**WHAT IS NEEDED**
Retype the entire pitch about an explicit marker for autoclosure parameters without changing anything.

**QUOTED PASSAGE**

[Closed] Pitch: Explicit marker for autoclosure parameters

I'd like to spin off the thing mentioned briefly in another thread as a pre-pitch.

Pitch

Introduce an explicit marker to denote autoclosure parameters making them prominent.

Motivation

bar(foo(42))

Question: is foo(42) being actually called here or not? If called - how many times?

As of now - we don't know the answer and that's a problem. We need to go see the foo's declaration and check if its parameter is a normal parameter or an autoclosure parameter:

bar(_ v: Int) { ... }
baz(_ v: @autoclosure () -> Int) { ... }

If it's normal (this would be in the majority of cases) the bar is definitely called and called just once.
If it's an autoclosure – it could be called zero, one or more times – to know for sure we must dive deeper and either look at foo's documentation or its implementation.

Nothing at the call site hints us that bar could be not called at all (or called more than once), and given that in the vast majority of cases parameters are not "autoclosed" it is very easy to miss the rare occasions when they are. That we are not hinted and alert at the call site about this possibility is not ideal.

Proposal

Use the existing precedent established for inout parameters:

someFunc(&value) // 🧐 our attention is called
otherFunc(value) // business as usual

which makes it clear at the call site how parameters are passed use some explicit marker at the call site to denote the autoclosure case. Bike-shedding:

baz(foo(42)) // 🛑 compilation error or warning
baz(autoclosure foo(42)) // 🧐 our attention is called
bar(foo(42)) // business as usual

There's a well known precedent that in the Bool expressions:

apples && oranges
apples || oranges

the second parameter is evaluated lazily. We could require the marker there as well:

apples && autoclosure oranges // 🤔

Although this feels too harsh and too against the established tradition of short-circuiting bool operators. We could make an exceptions for (all) operators to not require the marker.

Records drawn from a data source:
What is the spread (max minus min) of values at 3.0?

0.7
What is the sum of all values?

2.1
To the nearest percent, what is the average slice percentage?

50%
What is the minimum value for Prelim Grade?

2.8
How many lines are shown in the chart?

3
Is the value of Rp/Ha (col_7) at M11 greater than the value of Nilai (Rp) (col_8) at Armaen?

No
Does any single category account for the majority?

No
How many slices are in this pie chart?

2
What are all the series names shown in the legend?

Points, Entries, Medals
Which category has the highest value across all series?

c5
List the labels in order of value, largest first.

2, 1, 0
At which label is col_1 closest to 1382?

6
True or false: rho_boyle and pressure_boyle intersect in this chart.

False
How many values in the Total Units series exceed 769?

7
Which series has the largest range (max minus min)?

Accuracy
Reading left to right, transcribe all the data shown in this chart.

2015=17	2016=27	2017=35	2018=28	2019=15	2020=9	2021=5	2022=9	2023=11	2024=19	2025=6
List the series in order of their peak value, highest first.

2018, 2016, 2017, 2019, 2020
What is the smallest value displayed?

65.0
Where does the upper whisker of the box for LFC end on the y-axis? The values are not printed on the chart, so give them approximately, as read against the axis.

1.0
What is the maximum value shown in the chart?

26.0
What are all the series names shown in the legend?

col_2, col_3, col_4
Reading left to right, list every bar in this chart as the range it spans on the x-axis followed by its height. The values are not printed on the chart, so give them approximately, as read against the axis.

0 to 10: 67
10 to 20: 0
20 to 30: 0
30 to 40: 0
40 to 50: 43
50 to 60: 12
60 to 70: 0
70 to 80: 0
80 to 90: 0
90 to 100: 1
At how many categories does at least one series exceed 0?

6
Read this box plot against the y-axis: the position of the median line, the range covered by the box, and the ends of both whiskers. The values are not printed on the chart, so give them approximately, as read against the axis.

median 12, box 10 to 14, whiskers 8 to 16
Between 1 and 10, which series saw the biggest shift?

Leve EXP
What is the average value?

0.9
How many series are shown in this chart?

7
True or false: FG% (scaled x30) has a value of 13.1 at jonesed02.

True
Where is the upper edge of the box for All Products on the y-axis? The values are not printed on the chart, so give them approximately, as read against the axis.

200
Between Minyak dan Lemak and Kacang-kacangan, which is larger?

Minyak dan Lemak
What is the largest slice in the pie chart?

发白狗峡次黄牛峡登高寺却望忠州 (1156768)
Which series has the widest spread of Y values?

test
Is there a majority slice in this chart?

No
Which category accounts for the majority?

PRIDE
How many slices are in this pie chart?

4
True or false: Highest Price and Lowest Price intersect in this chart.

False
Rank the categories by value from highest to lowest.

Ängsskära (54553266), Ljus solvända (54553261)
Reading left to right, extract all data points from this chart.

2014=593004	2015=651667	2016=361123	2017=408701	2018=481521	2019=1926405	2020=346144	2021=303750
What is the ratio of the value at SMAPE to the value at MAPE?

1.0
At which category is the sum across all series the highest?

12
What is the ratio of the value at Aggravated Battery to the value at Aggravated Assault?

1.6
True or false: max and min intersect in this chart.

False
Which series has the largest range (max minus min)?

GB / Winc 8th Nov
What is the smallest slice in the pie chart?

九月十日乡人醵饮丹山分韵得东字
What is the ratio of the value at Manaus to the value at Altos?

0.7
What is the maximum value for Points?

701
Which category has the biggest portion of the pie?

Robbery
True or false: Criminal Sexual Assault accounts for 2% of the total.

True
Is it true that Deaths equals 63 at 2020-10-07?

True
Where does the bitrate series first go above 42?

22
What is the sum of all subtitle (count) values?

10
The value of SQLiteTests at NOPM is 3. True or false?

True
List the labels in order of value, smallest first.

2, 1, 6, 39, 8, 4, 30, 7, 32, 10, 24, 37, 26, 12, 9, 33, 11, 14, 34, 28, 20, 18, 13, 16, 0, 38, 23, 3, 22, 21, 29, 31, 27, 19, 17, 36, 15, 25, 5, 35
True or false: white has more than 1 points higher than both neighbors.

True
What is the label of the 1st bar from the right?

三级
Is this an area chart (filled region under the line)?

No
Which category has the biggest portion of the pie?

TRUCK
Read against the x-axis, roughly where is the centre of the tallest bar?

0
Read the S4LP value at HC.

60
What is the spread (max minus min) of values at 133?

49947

**SOLUTION TO THIS PROBLEM**
[Closed] Pitch: Explicit marker for autoclosure parameters

I'd like to spin off the thing mentioned briefly in another thread as a pre-pitch.

Pitch

Introduce an explicit marker to denote autoclosure parameters making them prominent.

Motivation

bar(foo(42))

Question: is foo(42) being actually called here or not? If called - how many times?

As of now - we don't know the answer and that's a problem. We need to go see the foo's declaration and check if its parameter is a normal parameter or an autoclosure parameter:

bar(_ v: Int) { ... }
baz(_ v: @autoclosure () -> Int) { ... }

If it's normal (this would be in the majority of cases) the bar is definitely called and called just once.
If it's an autoclosure – it could be called zero, one or more times – to know for sure we must dive deeper and either look at foo's documentation or its implementation.

Nothing at the call site hints us that bar could be not called at all (or called more than once), and given that in the vast majority of cases parameters are not "autoclosed" it is very easy to miss the rare occasions when they are. That we are not hinted and alert at the call site about this possibility is not ideal.

Proposal

Use the existing precedent established for inout parameters:

someFunc(&value) // 🧐 our attention is called
otherFunc(value) // business as usual

which makes it clear at the call site how parameters are passed use some explicit marker at the call site to denote the autoclosure case. Bike-shedding:

baz(foo(42)) // 🛑 compilation error or warning
baz(autoclosure foo(42)) // 🧐 our attention is called
bar(foo(42)) // business as usual

There's a well known precedent that in the Bool expressions:

apples && oranges
apples || oranges

the second parameter is evaluated lazily. We could require the marker there as well:

apples && autoclosure oranges // 🤔

Although this feels too harsh and too against the established tradition of short-circuiting bool operators. We could make an exceptions for (all) operators to not require the marker.